J’ai parfois hâte que les catastrophes arrivent pour que cela change vite… Si nous vivions au Pakistan, nous serions déjà au cœur du chaos et, comme eux, nous aurions peur ! Nous vivons encore dans le luxe d’une certaine insouciance et nous ne nous en rendons même pas compte.
Tout n’est pas perdu pour autant. Les plans de renforcement des populations animales mis en place fonctionnent. Du temps de nos grands-parents ou de nos parents, les populations de loups, de lynx, d’aigles, de vautours, de faucons pèlerins, de castors ou de loutres étaient en grand danger d’extinction.
Aujourd’hui, nous avons réussi à leur refaire de la place. Quand nous réglementons et agissons, cela est possible ! Mais bien sûr, encore faut-il que les écosystèmes restent accueillants…
Le Grand Tétras, un gallinacé qui vit dans les Vosges dont il reste peut-être 10 représentants, risque fort de disparaître car, même si des projets de réintroduction sont prévus avec des individus venus de Norvège, le réchauffement climatique rapide ne leur permettra pas de s’adapter et continuer à vivre dans nos régions.
Souhaitez-vous avoir des enfants ?
J’ai changé d’avis sur cette question car pendant longtemps je n’en voulais pas, principalement pour des raisons écologiques.

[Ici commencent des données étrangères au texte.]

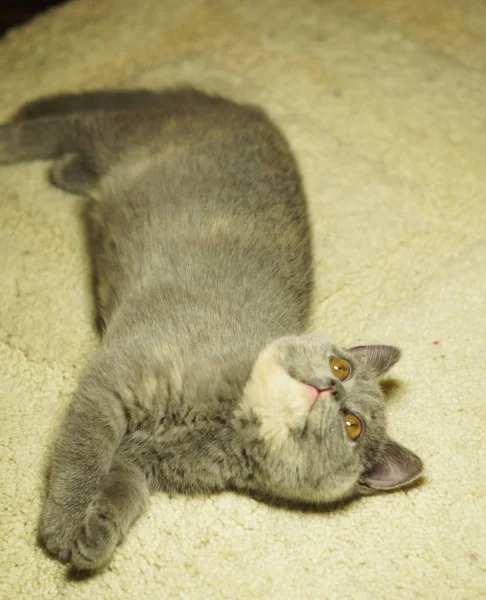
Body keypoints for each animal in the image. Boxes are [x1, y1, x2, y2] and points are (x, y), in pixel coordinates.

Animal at [0, 86, 422, 568]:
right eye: (340, 367)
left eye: (353, 426)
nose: (330, 388)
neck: (221, 420)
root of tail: (245, 108)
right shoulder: (113, 382)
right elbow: (83, 453)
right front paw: (65, 522)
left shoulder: (139, 459)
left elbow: (124, 488)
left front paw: (95, 535)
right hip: (128, 131)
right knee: (64, 126)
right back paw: (9, 143)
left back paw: (66, 171)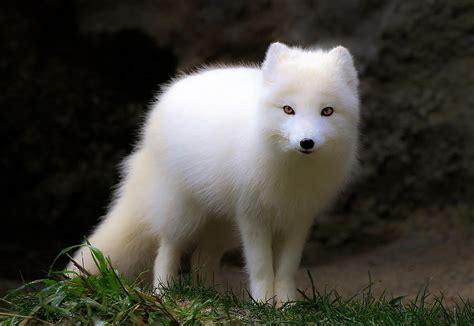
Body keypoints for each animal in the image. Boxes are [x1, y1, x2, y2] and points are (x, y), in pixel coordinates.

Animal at [67, 42, 360, 304]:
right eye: (288, 110)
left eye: (327, 111)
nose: (306, 143)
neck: (293, 173)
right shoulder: (252, 216)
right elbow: (262, 268)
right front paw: (264, 305)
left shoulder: (298, 218)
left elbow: (286, 269)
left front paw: (287, 306)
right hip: (184, 213)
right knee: (167, 249)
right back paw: (165, 294)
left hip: (223, 224)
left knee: (202, 258)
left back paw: (213, 296)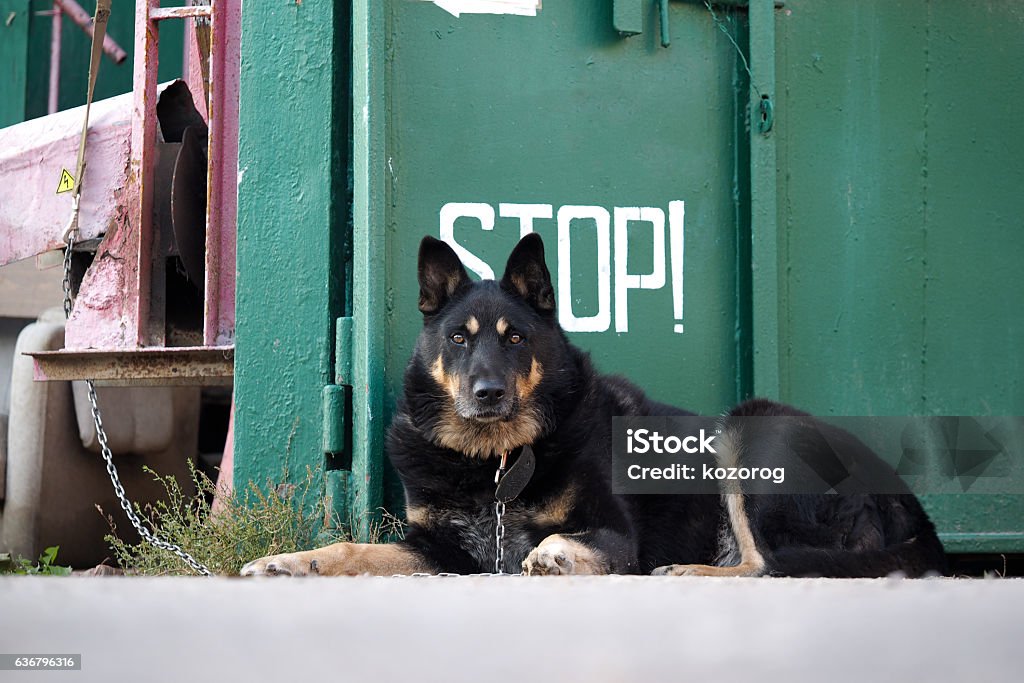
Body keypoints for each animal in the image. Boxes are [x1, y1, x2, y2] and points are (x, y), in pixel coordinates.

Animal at [243, 233, 946, 577]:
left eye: (516, 339)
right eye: (458, 339)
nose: (488, 393)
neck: (495, 462)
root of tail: (911, 505)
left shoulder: (614, 534)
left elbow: (572, 538)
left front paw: (554, 553)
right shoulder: (438, 549)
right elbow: (353, 550)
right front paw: (289, 561)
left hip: (750, 427)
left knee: (769, 565)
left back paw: (686, 572)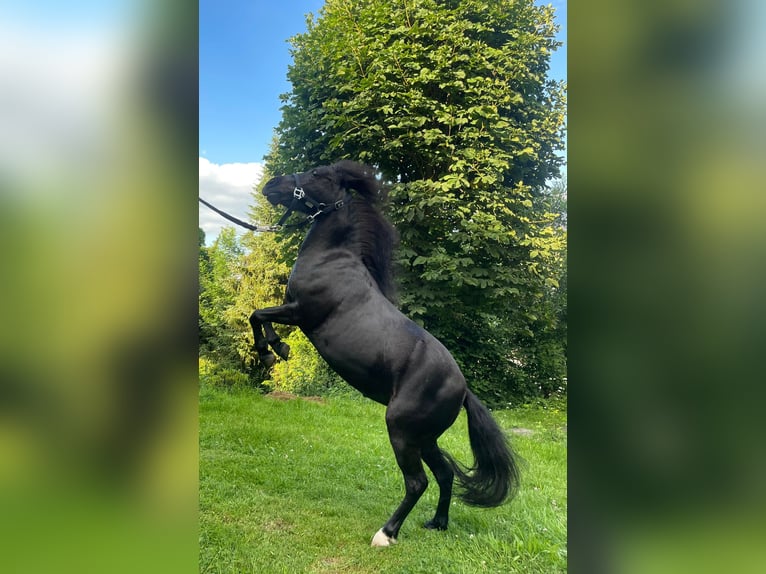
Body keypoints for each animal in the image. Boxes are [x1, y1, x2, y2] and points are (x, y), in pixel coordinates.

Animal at [250, 160, 519, 546]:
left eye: (317, 174)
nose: (272, 184)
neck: (334, 261)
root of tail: (463, 390)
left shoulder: (300, 312)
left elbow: (258, 314)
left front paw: (272, 350)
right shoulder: (294, 311)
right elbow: (258, 314)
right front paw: (276, 349)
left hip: (402, 432)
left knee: (417, 482)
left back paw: (386, 534)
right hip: (425, 438)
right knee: (445, 474)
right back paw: (437, 523)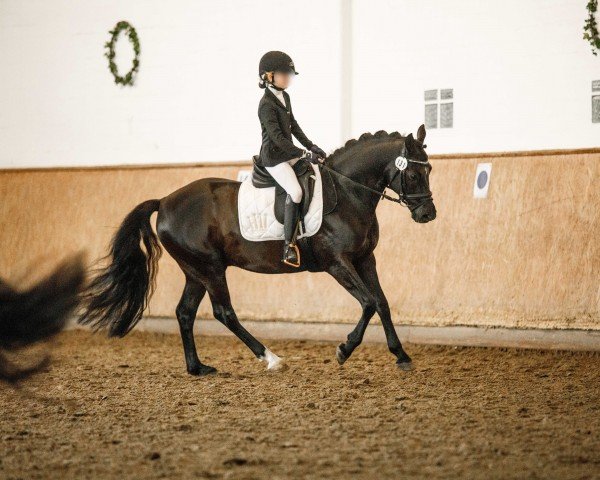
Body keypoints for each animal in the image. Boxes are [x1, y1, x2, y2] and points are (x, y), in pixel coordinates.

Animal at [78, 124, 436, 376]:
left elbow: (382, 303)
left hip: (195, 271)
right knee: (224, 312)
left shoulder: (365, 259)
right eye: (413, 173)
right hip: (210, 269)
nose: (427, 214)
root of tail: (164, 201)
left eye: (429, 170)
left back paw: (198, 368)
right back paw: (271, 359)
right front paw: (344, 349)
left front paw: (402, 356)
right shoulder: (337, 263)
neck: (348, 192)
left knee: (185, 312)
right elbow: (368, 302)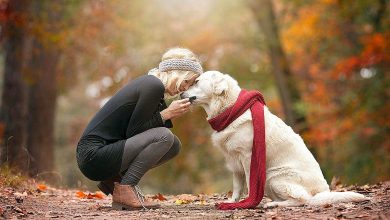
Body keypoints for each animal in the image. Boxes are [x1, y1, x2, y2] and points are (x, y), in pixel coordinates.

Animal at [181, 71, 368, 208]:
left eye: (197, 81)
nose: (181, 93)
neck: (230, 109)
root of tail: (323, 192)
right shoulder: (234, 161)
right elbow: (237, 186)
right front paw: (232, 202)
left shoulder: (248, 157)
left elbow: (249, 183)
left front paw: (248, 202)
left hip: (274, 176)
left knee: (303, 200)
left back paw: (273, 205)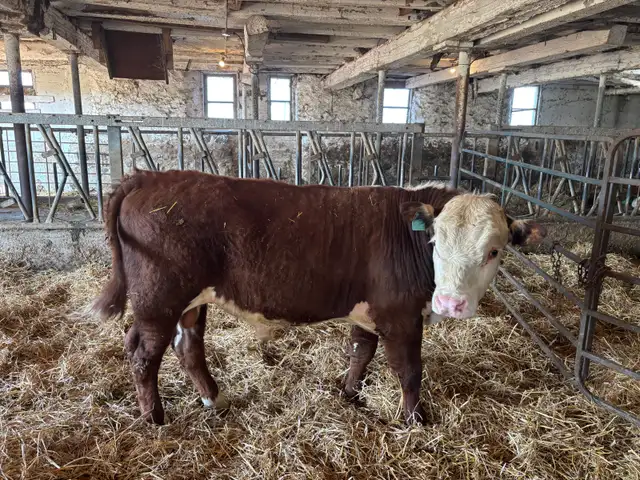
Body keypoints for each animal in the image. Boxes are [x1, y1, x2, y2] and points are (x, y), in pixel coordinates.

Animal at [91, 169, 546, 425]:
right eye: (436, 242)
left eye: (494, 251)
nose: (451, 303)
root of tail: (149, 177)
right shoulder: (401, 315)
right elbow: (409, 371)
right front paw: (416, 421)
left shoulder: (369, 313)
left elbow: (360, 353)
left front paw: (350, 395)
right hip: (159, 298)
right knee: (143, 355)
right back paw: (154, 419)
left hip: (191, 301)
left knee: (188, 346)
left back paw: (214, 399)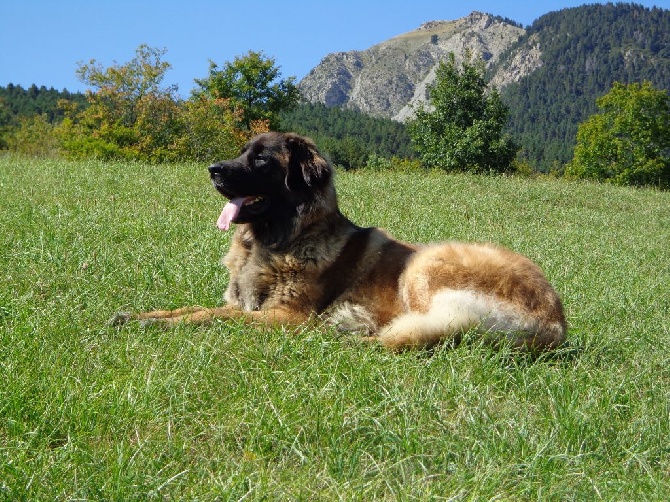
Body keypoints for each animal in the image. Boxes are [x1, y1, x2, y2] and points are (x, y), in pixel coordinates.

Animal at [114, 131, 568, 352]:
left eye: (260, 159)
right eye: (242, 152)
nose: (213, 169)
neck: (277, 240)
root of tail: (556, 321)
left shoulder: (287, 316)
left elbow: (210, 317)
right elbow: (190, 309)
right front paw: (141, 316)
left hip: (426, 266)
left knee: (406, 337)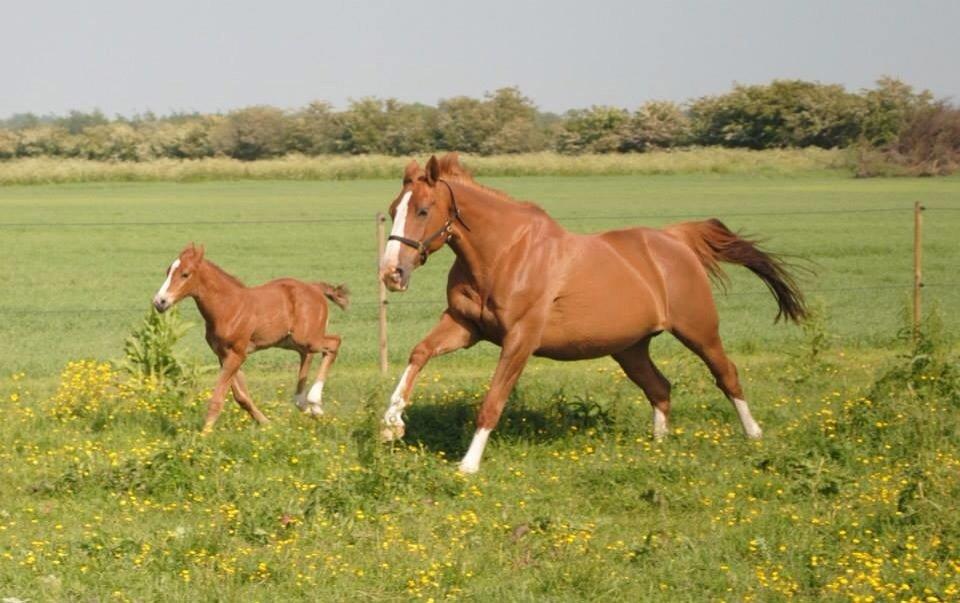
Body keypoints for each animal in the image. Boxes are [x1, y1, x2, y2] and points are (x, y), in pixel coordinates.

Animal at [156, 243, 350, 432]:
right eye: (167, 272)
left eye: (185, 274)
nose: (159, 302)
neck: (228, 307)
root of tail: (315, 288)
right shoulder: (224, 355)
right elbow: (241, 396)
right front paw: (267, 423)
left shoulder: (237, 354)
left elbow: (218, 398)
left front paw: (203, 435)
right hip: (291, 341)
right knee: (307, 355)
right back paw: (304, 404)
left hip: (307, 338)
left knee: (334, 342)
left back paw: (314, 402)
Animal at [378, 153, 808, 474]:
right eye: (393, 209)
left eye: (423, 210)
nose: (391, 273)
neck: (504, 253)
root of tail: (675, 239)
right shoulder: (465, 325)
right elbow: (419, 353)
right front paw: (391, 423)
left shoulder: (520, 339)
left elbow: (493, 400)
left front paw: (468, 465)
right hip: (630, 348)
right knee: (660, 388)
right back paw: (658, 445)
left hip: (699, 331)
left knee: (727, 375)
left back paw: (754, 435)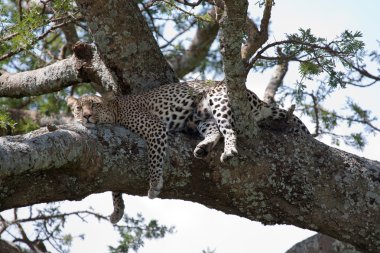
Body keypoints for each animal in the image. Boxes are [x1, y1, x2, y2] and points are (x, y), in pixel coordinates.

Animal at [65, 80, 308, 223]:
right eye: (78, 108)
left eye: (94, 105)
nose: (86, 116)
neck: (116, 110)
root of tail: (257, 99)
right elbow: (115, 184)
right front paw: (117, 210)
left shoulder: (155, 129)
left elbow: (155, 159)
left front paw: (154, 185)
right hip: (200, 116)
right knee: (215, 131)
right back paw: (203, 148)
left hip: (218, 100)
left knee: (228, 130)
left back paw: (229, 151)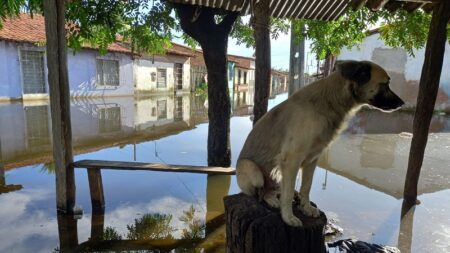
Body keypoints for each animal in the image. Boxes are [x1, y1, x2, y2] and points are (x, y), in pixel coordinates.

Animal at [236, 60, 404, 226]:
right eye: (385, 84)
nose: (402, 103)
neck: (330, 102)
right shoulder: (291, 159)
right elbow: (287, 193)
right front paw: (288, 217)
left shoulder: (312, 160)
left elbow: (306, 187)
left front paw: (306, 207)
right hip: (254, 171)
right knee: (261, 192)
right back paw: (272, 199)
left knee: (275, 189)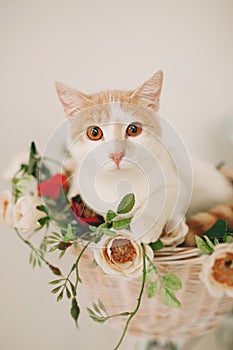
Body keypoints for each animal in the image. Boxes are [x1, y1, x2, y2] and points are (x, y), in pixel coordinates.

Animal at [55, 70, 233, 246]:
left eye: (133, 129)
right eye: (94, 133)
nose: (116, 154)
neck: (120, 181)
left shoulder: (176, 181)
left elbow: (165, 194)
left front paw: (145, 224)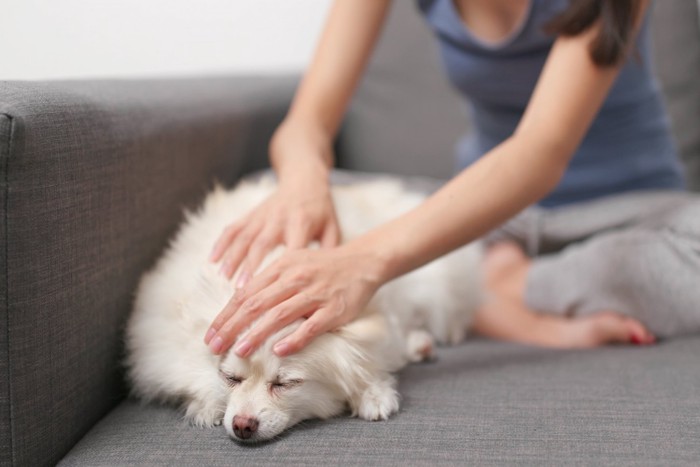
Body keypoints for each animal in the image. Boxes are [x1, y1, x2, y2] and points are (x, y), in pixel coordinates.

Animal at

Mais mon grave accident m’a fait voir la vie différemment et considérer la mort comme un passage, un cycle naturel et non plus comme une fin dramatique.
Aujourd’hui j’ai envie de mettre de la vie dans la vie. Les enfants et les animaux nous rappellent à cette source d’émerveillement sans fin, qualité indispensable à la préservation de la Vie.